Benchmarks F.A.Q.
Are we biased?
Probably, yes. Even if we try to be objective, we are not experts in using all the existing vector databases.
We build Qdrant and know the most about it.
Due to that, we could have missed some important tweaks in different vector search engines.
However, we tried our best, kept scrolling the docs up and down, experimented with combinations of different configurations, and gave all of them an equal chance to stand out. If you believe you can do it better than us, our benchmarks are fully open-sourced, and contributions are welcome!
What do we measure?
There are several factors considered while deciding on which database to use.
Of course, some of them support a different subset of functionalities, and those might be a key factor to make the decision.
But in general, we all care about the search precision, speed, and resources required to achieve it.
There is one important thing - the speed of the vector databases should to be compared only if they achieve the same precision. Otherwise, they could maximize the speed factors by providing inaccurate results, which everybody would rather avoid. Thus, our benchmark results are compared only at a specific search precision threshold.
How we select hardware?
In our experiments, we are not focusing on the absolute values of the metrics but rather on a relative comparison of different engines.
What is important is the fact we used the same machine for all the tests.
It was just wiped off between launching different engines.
We selected an average machine, which you can easily rent from almost any cloud provider. No extra quota or custom configuration is required.
Why you are not comparing with FAISS or Annoy?

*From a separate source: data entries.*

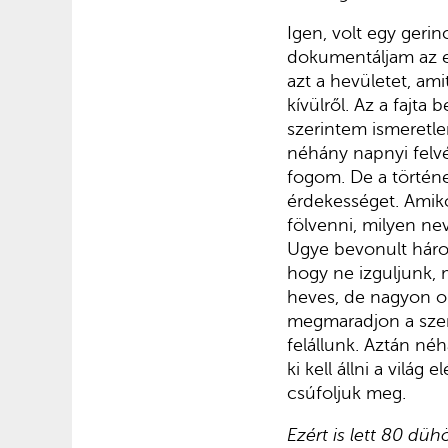
Igen, volt egy geri
dokumentáljam az es
azt a hevületet, ami
kívülről. Az a fajt
szerintem ismeretle
néhány napnyi felv
fogom. De a történ
érdekességet. Amik
fölvenni, milyen n
Ugye bevonult háro
hogy ne izguljunk, m
heves, de nagyon oko
megmaradjon a szer
felállunk. Aztán né
ki kell állni a világ
csúfoljuk meg.
Ezért is lett 80 düh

Libraries like FAISS provide a great tool to do experiments with vector search. But they are far away from real usage in production environments.
If you are using FAISS in production, in the best case, you never need to update it in real-time. In the worst case, you have to create your custom wrapper around it to support CRUD, high availability, horizontal scalability, concurrent access, and so on.
Some vector search engines even use FAISS under the hood, but a search engine is much more than just an indexing algorithm.
We do, however, use the same benchmark datasets as the famous ann-benchmarks project, so you can align your expectations for any practical reasons.
Why we decided to test with the Python client
There is no consensus when it comes to the best technology to run benchmarks. You’re free to choose Go, Java or Rust-based systems. But there are two main reasons for us to use Python for this:
- While generating embeddings you’re most likely going to use Python and python based ML frameworks.
- Based on GitHub stars, python clients are one of the most popular clients across all the engines.
From the user’s perspective, the crucial thing is the latency perceived while using a specific library - in most cases a Python client.
Nobody can and even should redefine the whole technology stack, just because of using a specific search tool.
That’s why we decided to focus primarily on official Python libraries, provided by the database authors.
Those may use some different protocols under the hood, but at the end of the day, we do not care how the data is transferred, as long as it ends up in the target location.
There are some vector databases available as SaaS only so that we couldn’t test them on the same machine as the rest of the systems.
That makes the comparison unfair. That’s why we purely focused on testing the Open Source vector databases, so everybody may reproduce the benchmarks easily.
This is not the final list, and we’ll continue benchmarking as many different engines as possible.
How to reproduce the benchmark?
The source code is available on Github and has a README.md
file describing the process of running the benchmark for a specific engine.
How to contribute?
We made the benchmark Open Source because we believe that it has to be transparent. We could have misconfigured one of the engines or just done it inefficiently. If you feel like you could help us out, check out our benchmark repository.